Email of the day
Comment of the Day

February 23 2011

Commentary by Eoin Treacy

Email of the day

on the Gold/Silver ratio:
"I always get a bit confused when it comes to ratios so I wonder if you could help explain your comment on the likely outperformance of silver in the medium term based on the gold/silver ratio?

"The ratio ranged between 46 and 80 from 1997 to late 2010 and broke downwards in January. This would suggest that while silver is overextended in the short-term, it is likely to outperform gold over the medium-term."

"I have plotted some theoretical prices for gold and silver below to help me get my head round the ratio. If I understand your comment correctly then you would expect the ratio to increase from about 42 today back into the range (46 to 80). For this to happen then either the gold price must increase relative to the silver price or the silver price must decrease relative to the gold price, based on the figures below. But your comment seems to imply the opposite, so perhaps you could explain where I have gone wrong?"

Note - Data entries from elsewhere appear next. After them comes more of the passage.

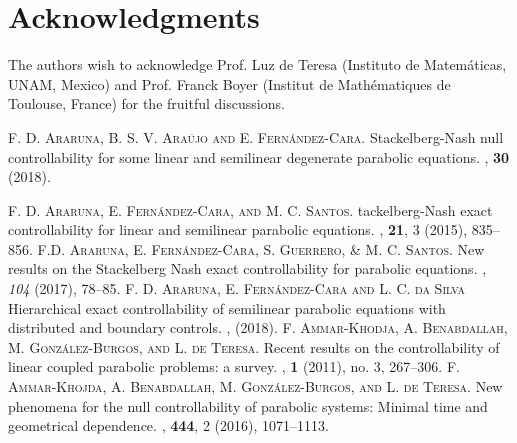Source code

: \documentclass{aims}
\theoremstyle{definition}
\begin{document}
\section*{Acknowledgments} The authors wish to acknowledge  Prof. Luz de Teresa (Instituto de Matem\'aticas, UNAM, Mexico) and Prof. Franck Boyer (Institut de Math\'ematiques de Toulouse, France) for the fruitful discussions. 


\begin{thebibliography}{99}

\textsc{F. D. Araruna, B. S. V. Ara\'ujo and E. Fern\'andez-Cara.}
\newblock Stackelberg-Nash null controllability for some linear and semilinear degenerate parabolic equations. 
, \textbf{30} (2018).

\textsc{F. D. Araruna, E. Fern\'andez-Cara, and M. C. Santos.}
tackelberg-{N}ash exact controllability for linear and semilinear parabolic equations.
, \textbf{21}, 3 (2015), 835--856.
%
\textsc{F.D. Araruna, E. Fern\'andez-Cara, S. Guerrero, \& M. C.  Santos.} 
\newblock New results on the Stackelberg Nash exact controllability for parabolic equations. 
, \textit{104} (2017), 78--85. 
%
\textsc{F. D. Araruna, E. Fern\'andez-Cara and L. C. da  Silva}
\newblock Hierarchical exact controllability of semilinear parabolic equations with distributed and boundary controls.
, (2018). 
%
\textsc{F. Ammar-Khodja, A. Benabdallah, M. Gonz\'alez-Burgos, and L. de Teresa.}
\newblock Recent results on the controllability of linear coupled parabolic problems: a survey. 
, \textbf{1} (2011), no. 3, 267--306.
%
\textsc{F. Ammar-Khojda, A. Benabdallah, M. Gonz\'alez-Burgos, and L. de Teresa.}
\newblock New phenomena for the null controllability of parabolic systems: Minimal time and geometrical dependence.
, \textbf{444}, 2 (2016), 1071--1113.


\end{thebibliography}
\end{document}
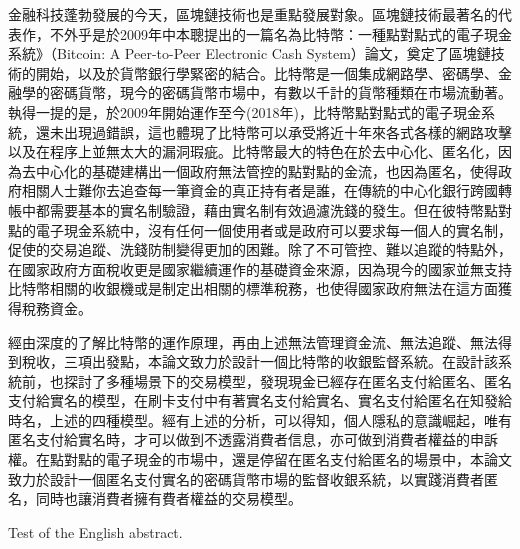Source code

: 
\begin{cabstract}
	金融科技蓬勃發展的今天，區塊鏈技術也是重點發展對象。區塊鏈技術最著名的代表作，不外乎是於2009年中本聰提出的一篇名為比特幣：一種點對點式的電子現金系統》（Bitcoin: A Peer-to-Peer Electronic Cash System）論文\parencite{bitcoinpaper}，奠定了區塊鏈技術的開始，以及於貨幣銀行學緊密的結合。比特幣是一個集成網路學、密碼學、金融學的密碼貨幣，現今的密碼貨幣市場中，有數以千計的貨幣種類在市場流動著。執得一提的是，於2009年開始運作至今(2018年)，比特幣點對點式的電子現金系統，還未出現過錯誤，這也體現了比特幣可以承受將近十年來各式各樣的網路攻擊以及在程序上並無太大的漏洞瑕疵。比特幣最大的特色在於去中心化、匿名化，因為去中心化的基礎建構出一個政府無法管控的點對點的金流，也因為匿名，使得政府相關人士難你去追查每一筆資金的真正持有者是誰，在傳統的中心化銀行跨國轉帳中都需要基本的實名制驗證，藉由實名制有效過濾洗錢的發生。但在彼特幣點對點的電子現金系統中，沒有任何一個使用者或是政府可以要求每一個人的實名制，促使的交易追蹤、洗錢防制變得更加的困難。除了不可管控、難以追蹤的特點外，在國家政府方面稅收更是國家繼續運作的基礎資金來源，因為現今的國家並無支持比特幣相關的收銀機或是制定出相關的標準稅務，也使得國家政府無法在這方面獲得稅務資金。

	經由深度的了解比特幣的運作原理，再由上述無法管理資金流、無法追蹤、無法得到稅收，三項出發點，本論文致力於設計一個比特幣的收銀監督系統。在設計該系統前，也探討了多種場景下的交易模型，發現現金已經存在匿名支付給匿名、匿名支付給實名的模型，在刷卡支付中有著實名支付給實名、實名支付給匿名在知發給時名，上述的四種模型。經有上述的分析，可以得知，個人隱私的意識崛起，唯有匿名支付給實名時，才可以做到不透露消費者信息，亦可做到消費者權益的申訴權。在點對點的電子現金的市場中，還是停留在匿名支付給匿名的場景中，本論文致力於設計一個匿名支付實名的密碼貨幣市場的監督收銀系統，以實踐消費者匿名，同時也讓消費者擁有費者權益的交易模型。
\end{cabstract}

\begin{eabstract}
	Test of the English abstract.
\end{eabstract}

Eoin Treacy's view Thank you for this email which may also be of interest to other subscribers. First of all let us spell out what the ratio is indicating. At the upper side of the 1997 to 2011 range near 80, 1 unit of gold could have been purchased for 80 units of silver. At the lower side of the range near 46, almost half the amount of silver is required to purchase one unit of gold so silver has appreciated versus gold.

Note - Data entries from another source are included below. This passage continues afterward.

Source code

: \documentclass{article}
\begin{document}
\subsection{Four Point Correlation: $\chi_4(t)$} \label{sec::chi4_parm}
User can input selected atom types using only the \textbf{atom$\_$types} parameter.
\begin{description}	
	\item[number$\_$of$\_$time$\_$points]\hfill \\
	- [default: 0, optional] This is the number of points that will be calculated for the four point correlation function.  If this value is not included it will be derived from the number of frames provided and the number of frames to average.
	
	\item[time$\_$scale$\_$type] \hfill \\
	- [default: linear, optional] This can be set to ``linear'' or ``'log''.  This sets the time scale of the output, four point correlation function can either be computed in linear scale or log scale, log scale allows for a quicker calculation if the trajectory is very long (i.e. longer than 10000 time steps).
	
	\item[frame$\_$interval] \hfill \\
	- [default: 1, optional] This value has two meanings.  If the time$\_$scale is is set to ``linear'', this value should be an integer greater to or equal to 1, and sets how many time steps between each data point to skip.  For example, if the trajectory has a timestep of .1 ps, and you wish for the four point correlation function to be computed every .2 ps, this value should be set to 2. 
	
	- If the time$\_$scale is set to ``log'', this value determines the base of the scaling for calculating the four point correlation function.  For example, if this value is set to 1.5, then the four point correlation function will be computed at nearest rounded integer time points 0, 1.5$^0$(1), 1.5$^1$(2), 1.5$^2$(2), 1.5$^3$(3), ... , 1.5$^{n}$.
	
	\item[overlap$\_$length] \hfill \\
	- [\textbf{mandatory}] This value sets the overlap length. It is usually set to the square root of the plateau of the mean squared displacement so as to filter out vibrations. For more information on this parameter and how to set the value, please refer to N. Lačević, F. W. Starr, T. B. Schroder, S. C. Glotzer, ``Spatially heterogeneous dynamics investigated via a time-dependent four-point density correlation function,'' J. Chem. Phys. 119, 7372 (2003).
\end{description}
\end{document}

As a rule of thumb in any ratio where "X" is divided by "Y", if the ratio is moving upwards "X" is outperforming and when the chart is moving downwards "Y" is outperforming. This is as applicable to currencies as it is to commodities or any other two data sets.

At Fullermoney we have long described silver as "high beta gold". This means that we expect silver to rally more in the bull phases and fall more in the bear phases. Returning to the Gold/Silver ratio, silver outperformed from 2003 to 2006, performed inline with gold until 2008 and fell precipitously in absolute as well as relative terms during the credit crisis. It has returned to a position of outperformance since November 2008 and is currently in the process of breaking down from the long-term range.

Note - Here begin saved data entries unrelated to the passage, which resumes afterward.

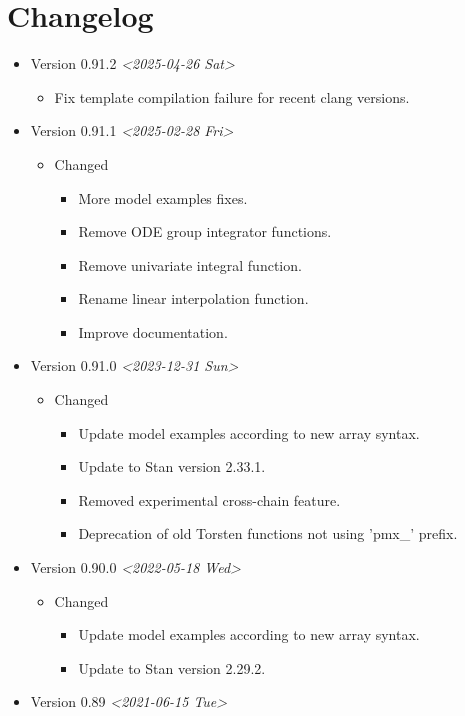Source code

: \documentclass[12pt, reqno, oneside]{amsbook}
\numberwithin{equation}{chapter}
\numberwithin{figure}{chapter}
\numberwithin{table}{chapter}
\theoremstyle{remark}
\begin{document}
\chapter{Changelog}
\label{sec:org6ee814c}
\begin{itemize}
  \item Version 0.91.2 \textit{<2025-04-26 Sat>}
\begin{itemize}
\item Fix template compilation failure for recent clang versions.
\end{itemize}
  \item Version 0.91.1 \textit{<2025-02-28 Fri>}
\begin{itemize}
\item Changed
\begin{itemize}
\item More model examples fixes.
\item Remove ODE group integrator functions.
\item Remove univariate integral function.
\item Rename linear interpolation function.
\item Improve documentation.
\end{itemize}
\end{itemize}
\item Version 0.91.0 \textit{<2023-12-31 Sun>}
\begin{itemize}
\item Changed
\begin{itemize}
\item Update model examples according to new array syntax.
\item Update to Stan version 2.33.1.
\item Removed experimental cross-chain feature.
\item Deprecation of old Torsten functions not using 'pmx\_' prefix.
\end{itemize}
\end{itemize}
\item Version 0.90.0 \textit{<2022-05-18 Wed>}
\begin{itemize}
\item Changed
\begin{itemize}
\item Update model examples according to new array syntax.
\item Update to Stan version 2.29.2.
\end{itemize}
\end{itemize}
\item Version 0.89 \textit{<2021-06-15 Tue>}

\end{itemize}
\end{document}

Silver's pattern of outperformance was interrupted by the Lehman bankruptcy and the panic that followed. However, if we assume (and I do) that the secular bull market remains intact then silver should continue to outperform gold on most upswings. Gold performed spectacularly in the late 1970s but silver did even better. I believe there is every reason to expect a similar pattern to evolve on this occasion.

However, trading silver is not a simple matter. It is considerably more volatile than related commodities and good timing is required in order to profit from it. As with all commodities, silver is best bought following reactions towards a trend mean such as the 200-day MA. At today's elevated level, silver has given no sign that the advance is over, however we know from past experience that when it eventually does pull back, it is likely to do so rapidly. Over the medium-term, I think that the Gold/Silver ratio is likely to sustain a downward break from the 14-year range.